**Task goal:**
Repeat the records. Leave nothing out.

━━━━━ Data

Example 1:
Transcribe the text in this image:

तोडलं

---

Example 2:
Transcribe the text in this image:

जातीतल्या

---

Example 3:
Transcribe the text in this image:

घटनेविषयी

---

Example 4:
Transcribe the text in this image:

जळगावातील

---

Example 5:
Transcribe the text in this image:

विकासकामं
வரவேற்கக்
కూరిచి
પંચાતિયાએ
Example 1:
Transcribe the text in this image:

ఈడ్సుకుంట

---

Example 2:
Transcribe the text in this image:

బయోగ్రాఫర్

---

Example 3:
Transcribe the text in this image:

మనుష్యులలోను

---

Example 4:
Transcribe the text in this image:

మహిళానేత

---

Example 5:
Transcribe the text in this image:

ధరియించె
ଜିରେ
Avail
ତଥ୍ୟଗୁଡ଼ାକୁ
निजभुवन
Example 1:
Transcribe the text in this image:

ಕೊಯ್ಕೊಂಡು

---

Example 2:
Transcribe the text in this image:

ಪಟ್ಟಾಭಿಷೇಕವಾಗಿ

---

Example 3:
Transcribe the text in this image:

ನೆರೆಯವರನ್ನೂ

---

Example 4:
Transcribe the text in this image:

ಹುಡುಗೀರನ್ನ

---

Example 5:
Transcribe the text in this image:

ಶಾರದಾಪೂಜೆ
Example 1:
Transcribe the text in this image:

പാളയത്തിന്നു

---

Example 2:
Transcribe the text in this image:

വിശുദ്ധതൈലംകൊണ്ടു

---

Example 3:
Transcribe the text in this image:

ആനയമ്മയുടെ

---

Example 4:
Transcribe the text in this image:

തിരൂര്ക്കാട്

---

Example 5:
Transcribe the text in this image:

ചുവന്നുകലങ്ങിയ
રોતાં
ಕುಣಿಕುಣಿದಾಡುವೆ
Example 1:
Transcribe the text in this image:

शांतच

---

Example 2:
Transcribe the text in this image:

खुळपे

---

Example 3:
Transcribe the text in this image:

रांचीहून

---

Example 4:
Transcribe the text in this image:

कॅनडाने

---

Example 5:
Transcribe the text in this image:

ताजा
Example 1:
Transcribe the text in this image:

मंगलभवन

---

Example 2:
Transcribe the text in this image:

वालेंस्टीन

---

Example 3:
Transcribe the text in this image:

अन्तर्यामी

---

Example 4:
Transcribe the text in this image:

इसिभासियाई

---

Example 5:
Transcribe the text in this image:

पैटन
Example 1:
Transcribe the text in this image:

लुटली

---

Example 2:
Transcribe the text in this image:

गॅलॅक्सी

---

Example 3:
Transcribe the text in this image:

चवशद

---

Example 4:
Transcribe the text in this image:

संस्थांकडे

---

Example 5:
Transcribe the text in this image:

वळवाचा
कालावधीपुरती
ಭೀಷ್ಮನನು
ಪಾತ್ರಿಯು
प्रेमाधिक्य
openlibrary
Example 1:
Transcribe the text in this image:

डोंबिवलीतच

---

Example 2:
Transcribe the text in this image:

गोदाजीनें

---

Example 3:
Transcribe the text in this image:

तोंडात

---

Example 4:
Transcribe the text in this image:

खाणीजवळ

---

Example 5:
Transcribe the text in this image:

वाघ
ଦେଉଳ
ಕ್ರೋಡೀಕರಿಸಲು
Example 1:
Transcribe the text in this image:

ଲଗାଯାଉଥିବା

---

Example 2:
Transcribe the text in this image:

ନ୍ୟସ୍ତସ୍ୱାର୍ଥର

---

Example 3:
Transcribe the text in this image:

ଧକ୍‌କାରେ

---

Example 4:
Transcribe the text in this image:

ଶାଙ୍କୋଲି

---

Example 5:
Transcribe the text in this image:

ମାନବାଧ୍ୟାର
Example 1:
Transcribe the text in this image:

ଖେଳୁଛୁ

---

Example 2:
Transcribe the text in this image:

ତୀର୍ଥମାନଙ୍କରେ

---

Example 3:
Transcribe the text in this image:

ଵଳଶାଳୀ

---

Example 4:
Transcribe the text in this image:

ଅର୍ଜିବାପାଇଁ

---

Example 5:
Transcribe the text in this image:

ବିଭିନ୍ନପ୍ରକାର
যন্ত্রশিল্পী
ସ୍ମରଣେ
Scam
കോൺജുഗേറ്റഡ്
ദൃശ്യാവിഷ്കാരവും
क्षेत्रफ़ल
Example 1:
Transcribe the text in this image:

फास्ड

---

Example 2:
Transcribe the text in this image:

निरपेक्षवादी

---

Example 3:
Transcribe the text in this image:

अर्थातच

━━━━━━━━━━

**Output for this task:**
Example 1:
Transcribe the text in this image:

तोडलं

---

Example 2:
Transcribe the text in this image:

जातीतल्या

---

Example 3:
Transcribe the text in this image:

घटनेविषयी

---

Example 4:
Transcribe the text in this image:

जळगावातील

---

Example 5:
Transcribe the text in this image:

विकासकामं
வரவேற்கக்
కూరిచి
પંચાતિયાએ
Example 1:
Transcribe the text in this image:

ఈడ్సుకుంట

---

Example 2:
Transcribe the text in this image:

బయోగ్రాఫర్

---

Example 3:
Transcribe the text in this image:

మనుష్యులలోను

---

Example 4:
Transcribe the text in this image:

మహిళానేత

---

Example 5:
Transcribe the text in this image:

ధరియించె
ଜିରେ
Avail
ତଥ୍ୟଗୁଡ଼ାକୁ
निजभुवन
Example 1:
Transcribe the text in this image:

ಕೊಯ್ಕೊಂಡು

---

Example 2:
Transcribe the text in this image:

ಪಟ್ಟಾಭಿಷೇಕವಾಗಿ

---

Example 3:
Transcribe the text in this image:

ನೆರೆಯವರನ್ನೂ

---

Example 4:
Transcribe the text in this image:

ಹುಡುಗೀರನ್ನ

---

Example 5:
Transcribe the text in this image:

ಶಾರದಾಪೂಜೆ
Example 1:
Transcribe the text in this image:

പാളയത്തിന്നു

---

Example 2:
Transcribe the text in this image:

വിശുദ്ധതൈലംകൊണ്ടു

---

Example 3:
Transcribe the text in this image:

ആനയമ്മയുടെ

---

Example 4:
Transcribe the text in this image:

തിരൂര്ക്കാട്

---

Example 5:
Transcribe the text in this image:

ചുവന്നുകലങ്ങിയ
રોતાં
ಕುಣಿಕುಣಿದಾಡುವೆ
Example 1:
Transcribe the text in this image:

शांतच

---

Example 2:
Transcribe the text in this image:

खुळपे

---

Example 3:
Transcribe the text in this image:

रांचीहून

---

Example 4:
Transcribe the text in this image:

कॅनडाने

---

Example 5:
Transcribe the text in this image:

ताजा
Example 1:
Transcribe the text in this image:

मंगलभवन

---

Example 2:
Transcribe the text in this image:

वालेंस्टीन

---

Example 3:
Transcribe the text in this image:

अन्तर्यामी

---

Example 4:
Transcribe the text in this image:

इसिभासियाई

---

Example 5:
Transcribe the text in this image:

पैटन
Example 1:
Transcribe the text in this image:

लुटली

---

Example 2:
Transcribe the text in this image:

गॅलॅक्सी

---

Example 3:
Transcribe the text in this image:

चवशद

---

Example 4:
Transcribe the text in this image:

संस्थांकडे

---

Example 5:
Transcribe the text in this image:

वळवाचा
कालावधीपुरती
ಭೀಷ್ಮನನು
ಪಾತ್ರಿಯು
प्रेमाधिक्य
openlibrary
Example 1:
Transcribe the text in this image:

डोंबिवलीतच

---

Example 2:
Transcribe the text in this image:

गोदाजीनें

---

Example 3:
Transcribe the text in this image:

तोंडात

---

Example 4:
Transcribe the text in this image:

खाणीजवळ

---

Example 5:
Transcribe the text in this image:

वाघ
ଦେଉଳ
ಕ್ರೋಡೀಕರಿಸಲು
Example 1:
Transcribe the text in this image:

ଲଗାଯାଉଥିବା

---

Example 2:
Transcribe the text in this image:

ନ୍ୟସ୍ତସ୍ୱାର୍ଥର

---

Example 3:
Transcribe the text in this image:

ଧକ୍‌କାରେ

---

Example 4:
Transcribe the text in this image:

ଶାଙ୍କୋଲି

---

Example 5:
Transcribe the text in this image:

ମାନବାଧ୍ୟାର
Example 1:
Transcribe the text in this image:

ଖେଳୁଛୁ

---

Example 2:
Transcribe the text in this image:

ତୀର୍ଥମାନଙ୍କରେ

---

Example 3:
Transcribe the text in this image:

ଵଳଶାଳୀ

---

Example 4:
Transcribe the text in this image:

ଅର୍ଜିବାପାଇଁ

---

Example 5:
Transcribe the text in this image:

ବିଭିନ୍ନପ୍ରକାର
যন্ত্রশিল্পী
ସ୍ମରଣେ
Scam
കോൺജുഗേറ്റഡ്
ദൃശ്യാവിഷ്കാരവും
क्षेत्रफ़ल
Example 1:
Transcribe the text in this image:

फास्ड

---

Example 2:
Transcribe the text in this image:

निरपेक्षवादी

---

Example 3:
Transcribe the text in this image:

अर्थातच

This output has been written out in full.